## [Problem description]
From the passage on 3D printing in architecture, extract the wording starting with "Many of Frank" and going on through "could be manufactured.", copied character for character.

## [Text shown]
=== Begin Enclosure ===
There are also fundamental problems with devising shapes for manufacture in today’s AEC tools, which frankly were never designed with 3D print or direct manufacture in mind. This area should improve over time as cement companies like LafargeHolcim experiment with extrudable and quick-curing materials.
Despite the challenges, signature architects like Zaha Hadid and Foster + Partners find themselves drawn to the possibilities of the technology.
We are seeing an increasing use of non-standard fabrication materials and methodologies to achieve stunning forms that previously could never have been built for an acceptable budget.
As many of these shapes are derived from generative and computational methods, connecting them to automated fabrication machines sounds like a good idea.
Many of Frank Gehry’s designs could not be built, because the cost estimates from fabricators had huge ‘risk’ fees included, since it was not totally clear from the 2D drawings how components could be manufactured.
When Gehry’s practice started using the CAD tool Catia to produce detailed 3D models, his contractors and fabricators better understood the design and could reduce costs by using the model to cut the steel and aluminium.
Gehry is still proud that he can have a sculpted wall for the same price as a straight one.
Foster + Partners is part of a consortium set up by the European Space Agency to explore the possibilities of 3D printing lunar habitations.
=== End Enclosure ===
## [Records from a data collection]
=== Begin Enclosure ===
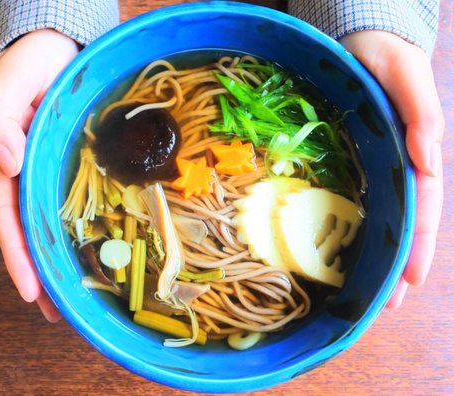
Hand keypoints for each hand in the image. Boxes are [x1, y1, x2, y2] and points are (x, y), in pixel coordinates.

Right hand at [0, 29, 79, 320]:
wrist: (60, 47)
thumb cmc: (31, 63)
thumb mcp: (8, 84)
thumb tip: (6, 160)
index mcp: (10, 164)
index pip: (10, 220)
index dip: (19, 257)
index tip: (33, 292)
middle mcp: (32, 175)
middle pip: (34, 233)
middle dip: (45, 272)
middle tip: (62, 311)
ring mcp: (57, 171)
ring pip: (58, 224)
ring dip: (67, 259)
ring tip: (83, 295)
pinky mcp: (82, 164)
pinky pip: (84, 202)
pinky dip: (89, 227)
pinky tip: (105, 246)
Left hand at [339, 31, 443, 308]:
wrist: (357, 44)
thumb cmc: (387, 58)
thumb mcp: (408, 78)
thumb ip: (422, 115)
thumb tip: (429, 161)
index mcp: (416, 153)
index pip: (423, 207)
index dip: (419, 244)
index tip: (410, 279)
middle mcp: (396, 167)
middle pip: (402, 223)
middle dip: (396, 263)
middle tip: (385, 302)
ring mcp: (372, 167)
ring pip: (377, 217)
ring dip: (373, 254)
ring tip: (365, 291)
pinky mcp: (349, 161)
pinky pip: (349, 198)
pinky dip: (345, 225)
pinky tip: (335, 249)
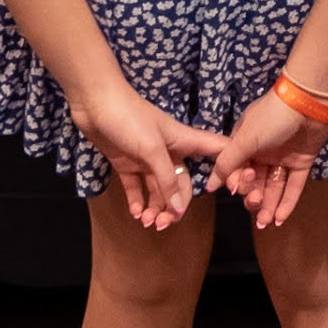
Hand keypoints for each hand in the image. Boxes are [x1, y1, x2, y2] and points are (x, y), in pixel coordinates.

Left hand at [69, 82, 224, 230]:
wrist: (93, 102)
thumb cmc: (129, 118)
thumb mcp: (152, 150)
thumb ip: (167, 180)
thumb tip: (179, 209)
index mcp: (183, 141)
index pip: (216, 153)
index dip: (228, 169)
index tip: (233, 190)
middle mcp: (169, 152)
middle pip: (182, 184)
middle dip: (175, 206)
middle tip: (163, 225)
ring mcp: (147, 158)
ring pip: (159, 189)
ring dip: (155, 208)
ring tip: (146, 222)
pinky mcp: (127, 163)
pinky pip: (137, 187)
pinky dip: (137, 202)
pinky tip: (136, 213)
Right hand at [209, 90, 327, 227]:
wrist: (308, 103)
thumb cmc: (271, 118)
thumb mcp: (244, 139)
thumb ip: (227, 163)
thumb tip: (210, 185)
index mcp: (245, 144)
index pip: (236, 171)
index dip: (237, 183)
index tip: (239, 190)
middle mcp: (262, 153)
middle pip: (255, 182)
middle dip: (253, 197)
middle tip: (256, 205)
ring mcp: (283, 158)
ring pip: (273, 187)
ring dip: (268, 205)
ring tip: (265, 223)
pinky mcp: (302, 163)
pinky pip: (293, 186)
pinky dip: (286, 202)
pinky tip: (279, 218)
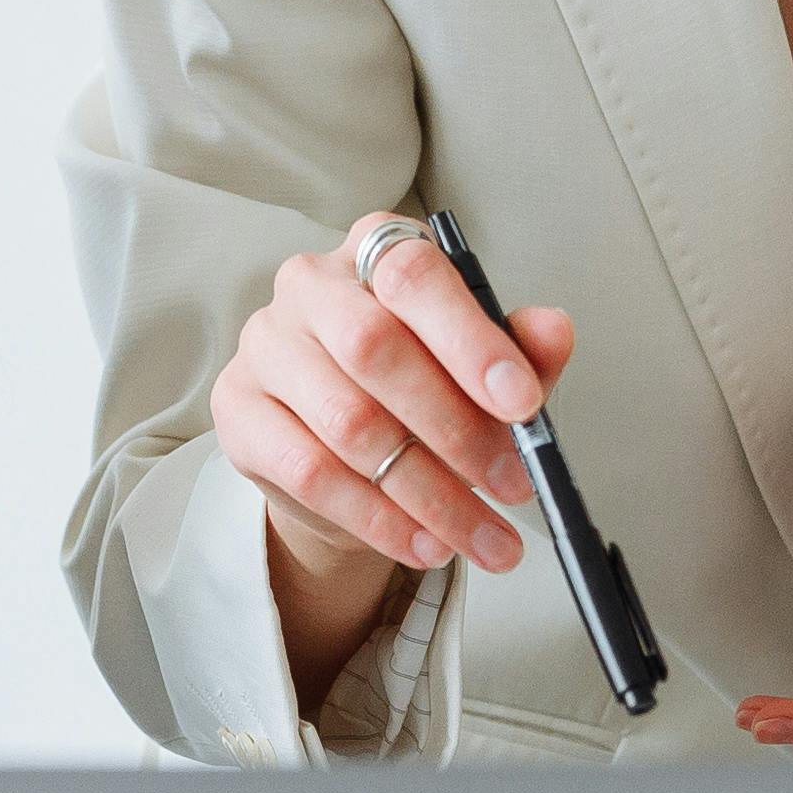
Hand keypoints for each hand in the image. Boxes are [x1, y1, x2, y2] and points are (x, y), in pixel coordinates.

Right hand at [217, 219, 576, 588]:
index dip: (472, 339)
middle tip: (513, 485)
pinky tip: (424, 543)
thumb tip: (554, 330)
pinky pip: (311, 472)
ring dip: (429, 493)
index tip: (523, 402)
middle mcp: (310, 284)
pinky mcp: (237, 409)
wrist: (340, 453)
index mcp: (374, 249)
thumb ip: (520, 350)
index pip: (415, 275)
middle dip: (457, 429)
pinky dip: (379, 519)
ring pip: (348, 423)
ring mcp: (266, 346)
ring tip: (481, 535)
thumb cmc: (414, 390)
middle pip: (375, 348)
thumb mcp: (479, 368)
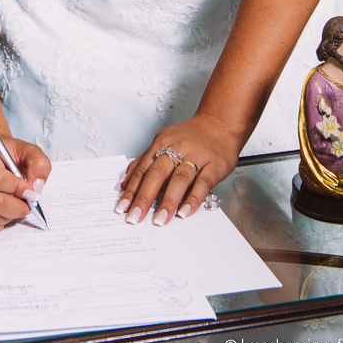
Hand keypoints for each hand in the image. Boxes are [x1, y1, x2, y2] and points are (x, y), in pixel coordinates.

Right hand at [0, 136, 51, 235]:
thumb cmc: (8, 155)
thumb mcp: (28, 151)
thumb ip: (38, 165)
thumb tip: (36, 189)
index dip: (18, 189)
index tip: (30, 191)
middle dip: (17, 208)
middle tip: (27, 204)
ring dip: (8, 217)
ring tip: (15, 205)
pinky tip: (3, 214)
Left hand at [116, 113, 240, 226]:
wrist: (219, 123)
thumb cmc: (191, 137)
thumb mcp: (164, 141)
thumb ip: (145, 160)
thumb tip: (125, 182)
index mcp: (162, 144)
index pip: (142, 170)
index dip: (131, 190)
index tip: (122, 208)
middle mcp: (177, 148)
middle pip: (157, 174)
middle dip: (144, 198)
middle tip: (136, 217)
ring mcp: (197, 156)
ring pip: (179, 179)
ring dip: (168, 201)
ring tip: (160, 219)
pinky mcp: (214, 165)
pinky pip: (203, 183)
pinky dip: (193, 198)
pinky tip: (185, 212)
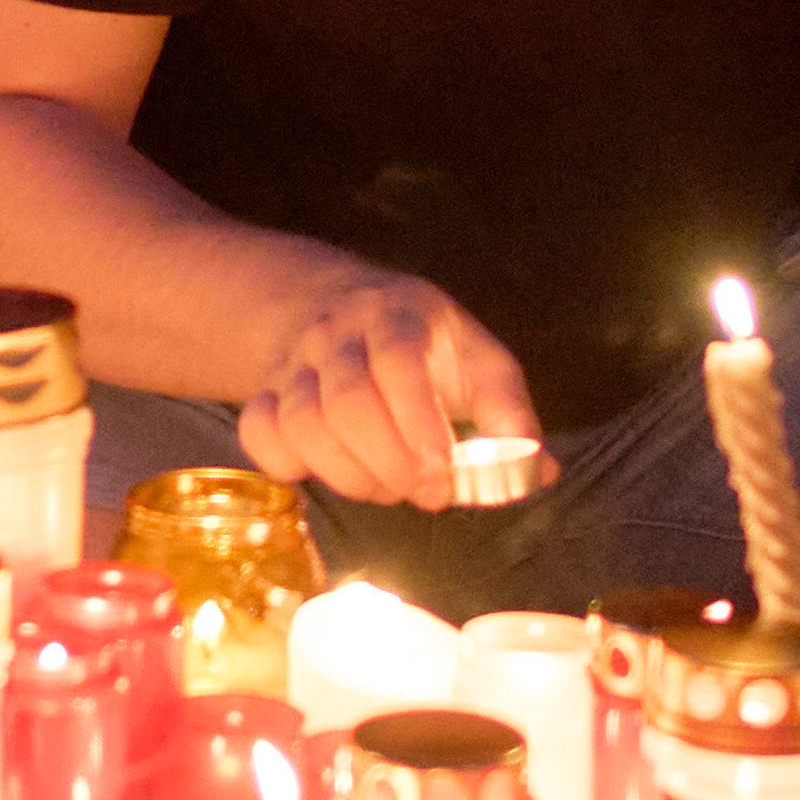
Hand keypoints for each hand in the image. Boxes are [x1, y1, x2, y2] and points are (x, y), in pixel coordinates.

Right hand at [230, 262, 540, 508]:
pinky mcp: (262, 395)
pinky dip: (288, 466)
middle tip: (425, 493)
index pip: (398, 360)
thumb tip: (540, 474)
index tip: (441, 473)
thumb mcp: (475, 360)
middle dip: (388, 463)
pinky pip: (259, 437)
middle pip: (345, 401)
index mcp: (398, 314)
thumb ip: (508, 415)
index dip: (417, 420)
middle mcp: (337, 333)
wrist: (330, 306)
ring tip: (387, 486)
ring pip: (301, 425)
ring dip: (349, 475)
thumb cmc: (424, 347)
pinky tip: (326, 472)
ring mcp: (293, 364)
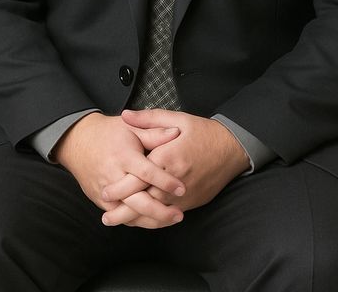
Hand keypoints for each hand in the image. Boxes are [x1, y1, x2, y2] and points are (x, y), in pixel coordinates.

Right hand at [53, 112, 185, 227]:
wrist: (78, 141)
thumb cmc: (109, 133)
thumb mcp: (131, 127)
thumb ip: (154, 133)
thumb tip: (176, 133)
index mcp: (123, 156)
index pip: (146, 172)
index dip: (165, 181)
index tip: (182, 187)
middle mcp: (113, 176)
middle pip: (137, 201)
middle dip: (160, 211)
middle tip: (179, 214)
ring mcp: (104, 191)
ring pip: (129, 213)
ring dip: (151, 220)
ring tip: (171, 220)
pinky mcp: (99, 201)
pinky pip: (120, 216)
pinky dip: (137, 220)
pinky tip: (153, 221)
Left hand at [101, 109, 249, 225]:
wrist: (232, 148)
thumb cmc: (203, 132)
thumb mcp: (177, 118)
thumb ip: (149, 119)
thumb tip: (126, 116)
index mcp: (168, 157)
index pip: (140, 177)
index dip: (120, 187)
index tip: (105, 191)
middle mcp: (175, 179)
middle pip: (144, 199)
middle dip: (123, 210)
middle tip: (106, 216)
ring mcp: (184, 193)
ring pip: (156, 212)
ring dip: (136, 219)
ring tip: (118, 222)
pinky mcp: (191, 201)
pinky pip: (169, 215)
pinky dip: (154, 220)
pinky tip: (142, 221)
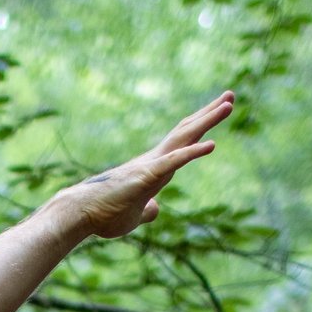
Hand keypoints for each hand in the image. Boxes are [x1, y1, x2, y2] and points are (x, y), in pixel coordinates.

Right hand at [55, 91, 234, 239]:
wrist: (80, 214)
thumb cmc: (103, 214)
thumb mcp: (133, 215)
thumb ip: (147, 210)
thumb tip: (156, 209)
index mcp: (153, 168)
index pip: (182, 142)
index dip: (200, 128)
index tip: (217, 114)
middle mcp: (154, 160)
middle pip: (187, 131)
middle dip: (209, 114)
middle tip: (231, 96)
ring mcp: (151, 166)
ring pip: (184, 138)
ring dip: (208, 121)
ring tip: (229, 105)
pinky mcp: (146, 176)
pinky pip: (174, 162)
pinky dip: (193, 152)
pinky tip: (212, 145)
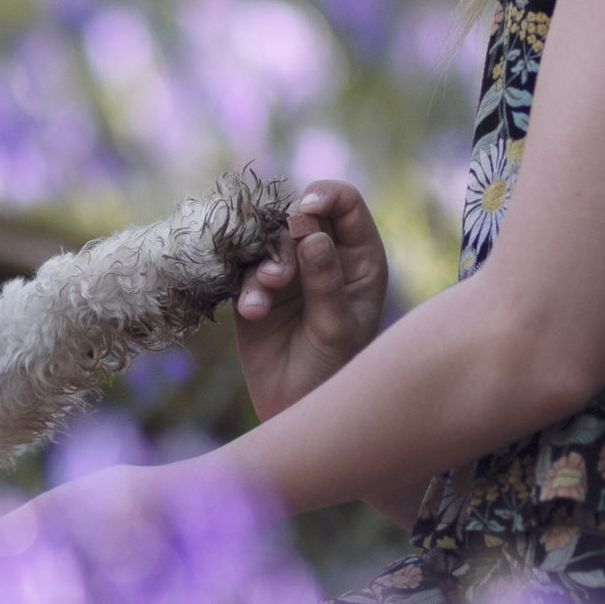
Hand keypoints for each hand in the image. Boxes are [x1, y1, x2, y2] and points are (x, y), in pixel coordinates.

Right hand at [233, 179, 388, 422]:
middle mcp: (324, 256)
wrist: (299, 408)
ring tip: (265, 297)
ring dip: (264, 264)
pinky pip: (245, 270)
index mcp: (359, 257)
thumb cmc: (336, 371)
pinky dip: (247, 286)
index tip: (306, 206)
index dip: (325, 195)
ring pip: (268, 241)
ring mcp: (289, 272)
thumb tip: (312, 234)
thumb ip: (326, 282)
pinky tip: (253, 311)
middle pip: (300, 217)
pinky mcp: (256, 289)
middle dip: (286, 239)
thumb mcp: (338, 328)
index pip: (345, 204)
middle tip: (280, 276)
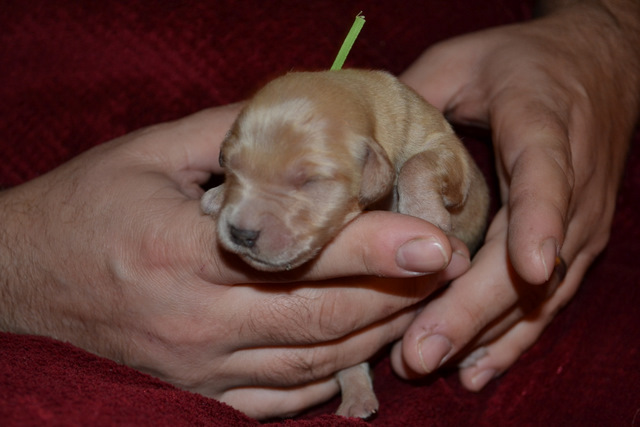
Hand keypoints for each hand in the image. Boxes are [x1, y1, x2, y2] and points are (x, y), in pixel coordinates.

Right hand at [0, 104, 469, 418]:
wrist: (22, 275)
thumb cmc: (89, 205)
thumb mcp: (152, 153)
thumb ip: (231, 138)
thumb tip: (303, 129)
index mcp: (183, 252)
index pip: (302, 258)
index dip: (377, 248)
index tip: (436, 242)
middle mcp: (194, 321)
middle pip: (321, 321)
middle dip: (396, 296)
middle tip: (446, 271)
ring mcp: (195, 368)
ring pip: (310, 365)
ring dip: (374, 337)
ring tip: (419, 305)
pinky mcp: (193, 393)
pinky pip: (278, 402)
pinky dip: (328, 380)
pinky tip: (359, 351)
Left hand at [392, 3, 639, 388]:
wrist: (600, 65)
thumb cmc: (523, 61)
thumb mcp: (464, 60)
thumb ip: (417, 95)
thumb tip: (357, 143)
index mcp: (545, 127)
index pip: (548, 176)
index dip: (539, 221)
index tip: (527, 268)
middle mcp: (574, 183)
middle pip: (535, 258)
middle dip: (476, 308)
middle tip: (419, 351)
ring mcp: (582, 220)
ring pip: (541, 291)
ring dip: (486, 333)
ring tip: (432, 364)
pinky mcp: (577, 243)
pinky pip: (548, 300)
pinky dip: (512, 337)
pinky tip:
=== End Enclosure ===
## [Answer box]
Many of Frank Gehry’s designs could not be built, because the cost estimates from fabricators had huge ‘risk’ fees included, since it was not totally clear from the 2D drawings how components could be manufactured.